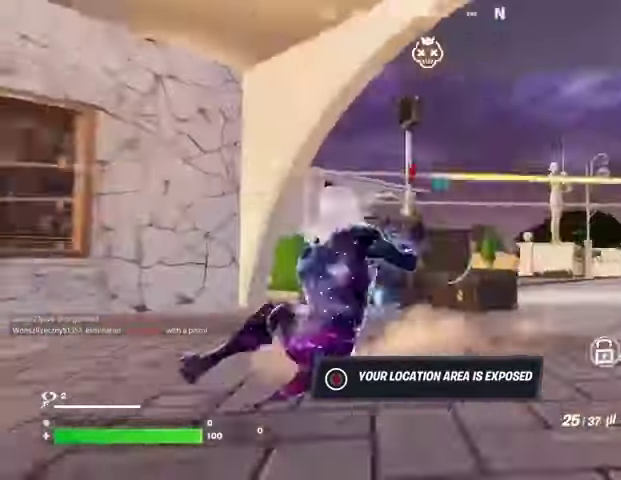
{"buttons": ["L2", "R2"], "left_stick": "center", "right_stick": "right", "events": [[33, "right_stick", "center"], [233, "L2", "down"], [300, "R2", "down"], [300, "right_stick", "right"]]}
--
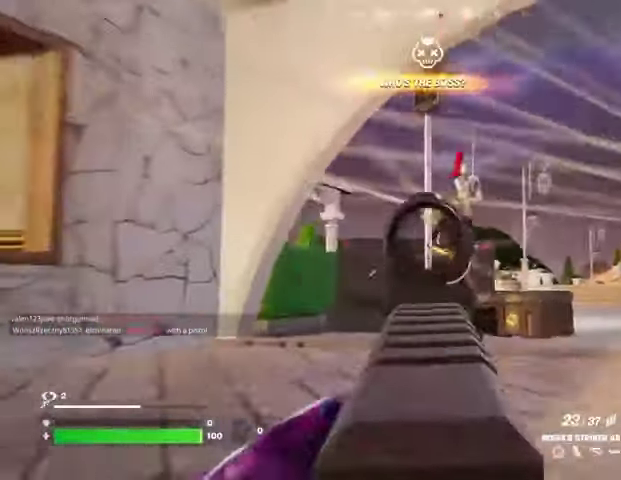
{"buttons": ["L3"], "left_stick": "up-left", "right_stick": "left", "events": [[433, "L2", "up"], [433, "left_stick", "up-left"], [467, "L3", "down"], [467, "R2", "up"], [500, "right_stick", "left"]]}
...
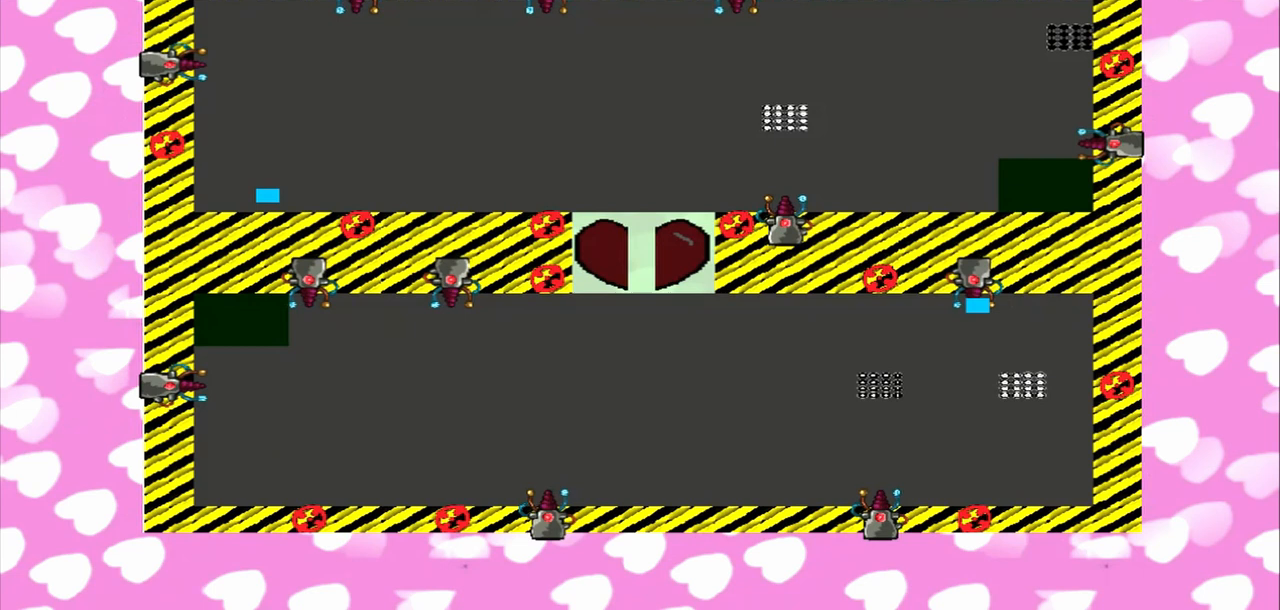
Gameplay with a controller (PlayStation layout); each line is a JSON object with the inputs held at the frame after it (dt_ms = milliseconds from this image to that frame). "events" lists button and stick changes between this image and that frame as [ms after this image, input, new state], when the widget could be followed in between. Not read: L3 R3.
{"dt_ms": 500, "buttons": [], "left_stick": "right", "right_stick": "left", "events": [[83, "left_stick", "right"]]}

# INSTRUCTIONS FOR THE TASK
Your task is to collect every line above that contains the word "down".

# TASK RESPONSE
{"buttons": ["L2", "R2"], "left_stick": "center", "right_stick": "right", "events": [[33, "right_stick", "center"], [233, "L2", "down"], [300, "R2", "down"], [300, "right_stick", "right"]]}
{"buttons": ["L3"], "left_stick": "up-left", "right_stick": "left", "events": [[433, "L2", "up"], [433, "left_stick", "up-left"], [467, "L3", "down"], [467, "R2", "up"], [500, "right_stick", "left"]]}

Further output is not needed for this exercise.